• **How to complete this task**
Would you repeat the data below exactly, taking out the images?

• **Given information**
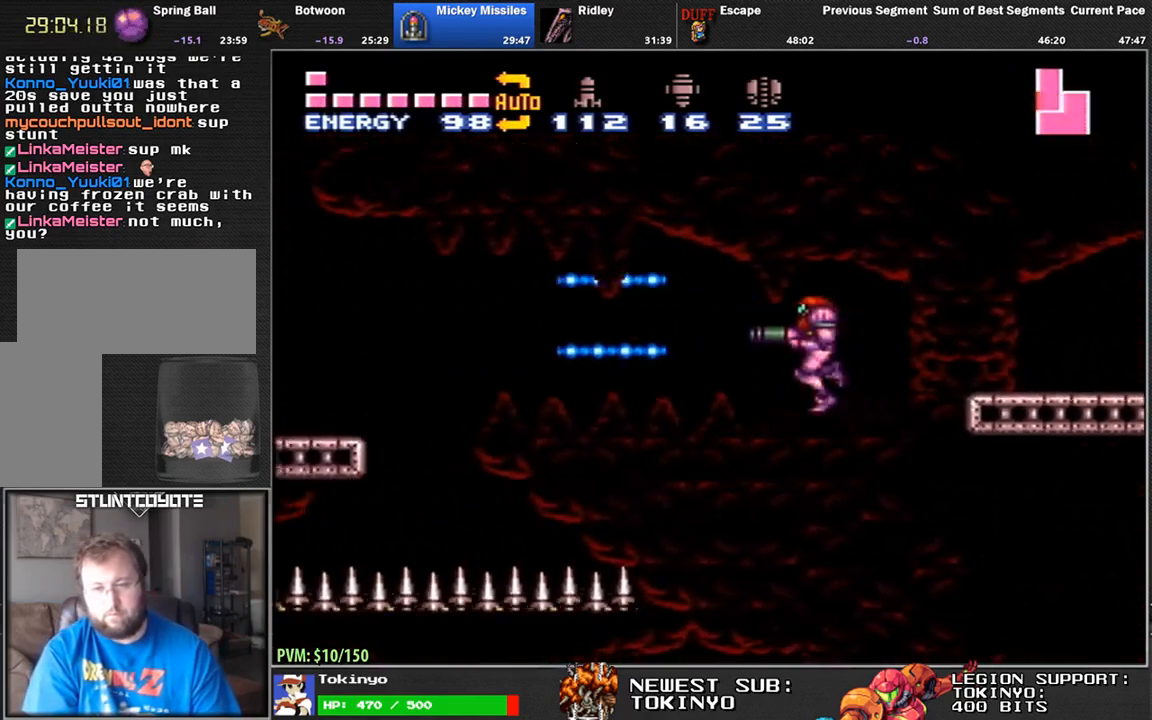
{"buttons": ["DPAD_LEFT"], "events": []}
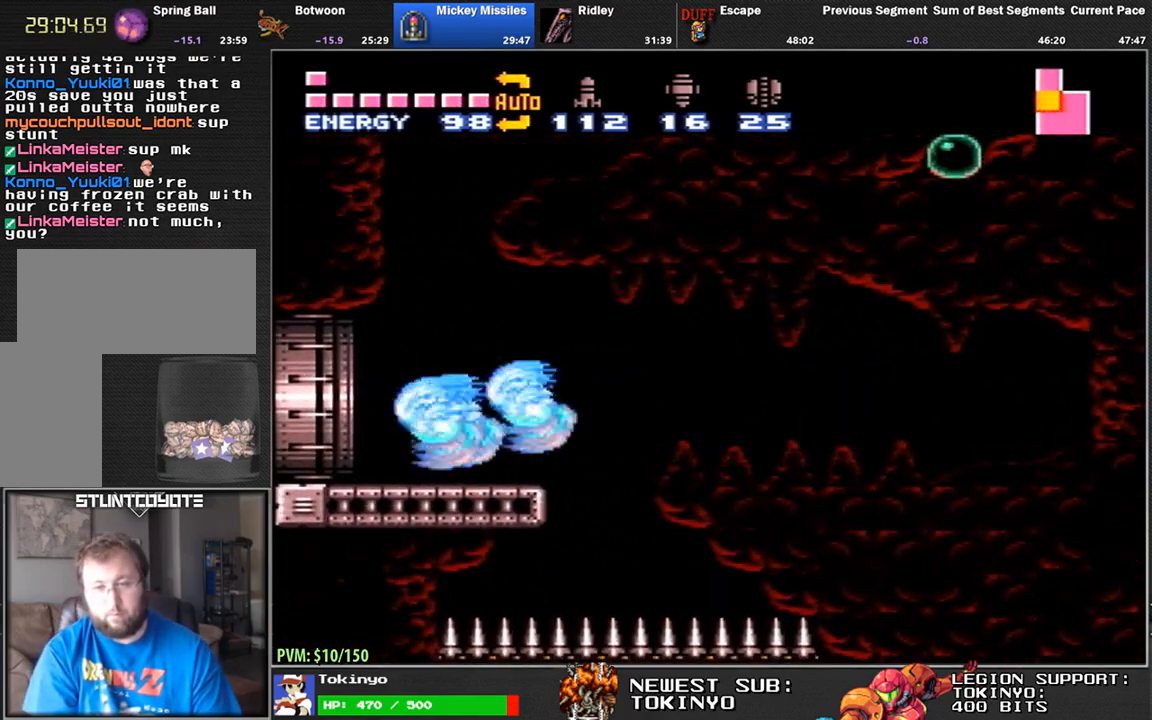
{"buttons": ["DPAD_LEFT"], "events": []}
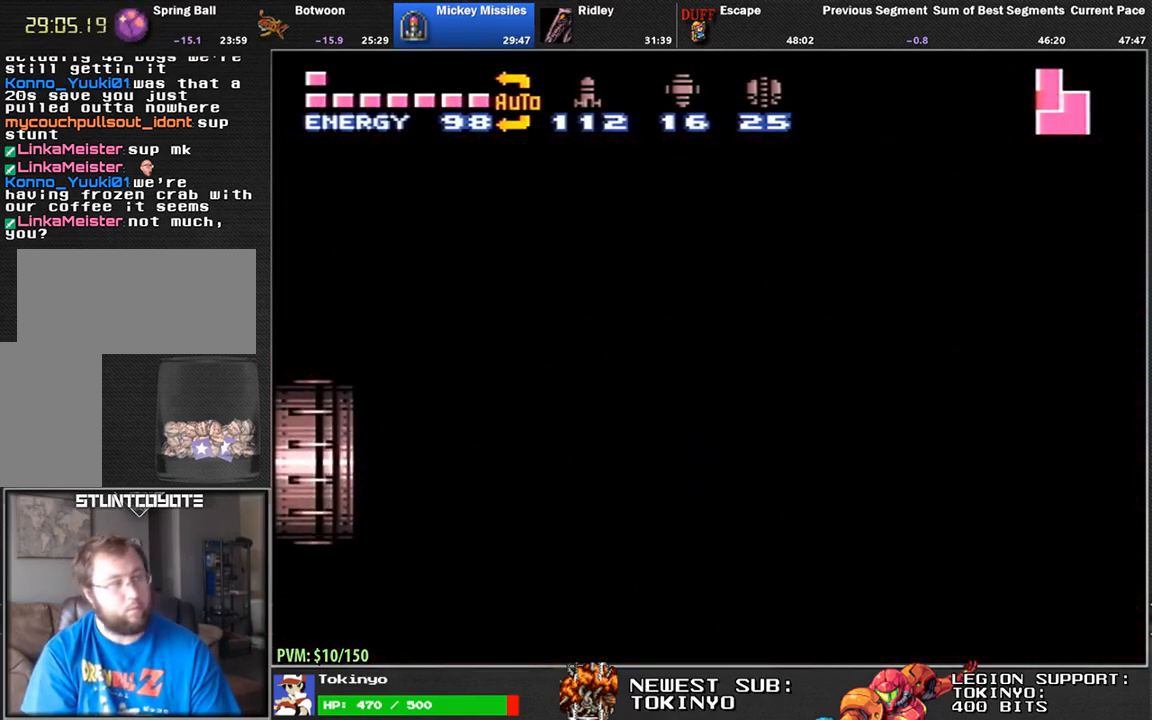
{"buttons": ["DPAD_LEFT"], "events": []}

• **Exercise result**
{"buttons": ["DPAD_LEFT"], "events": []}
{"buttons": ["DPAD_LEFT"], "events": []}
{"buttons": ["DPAD_LEFT"], "events": []}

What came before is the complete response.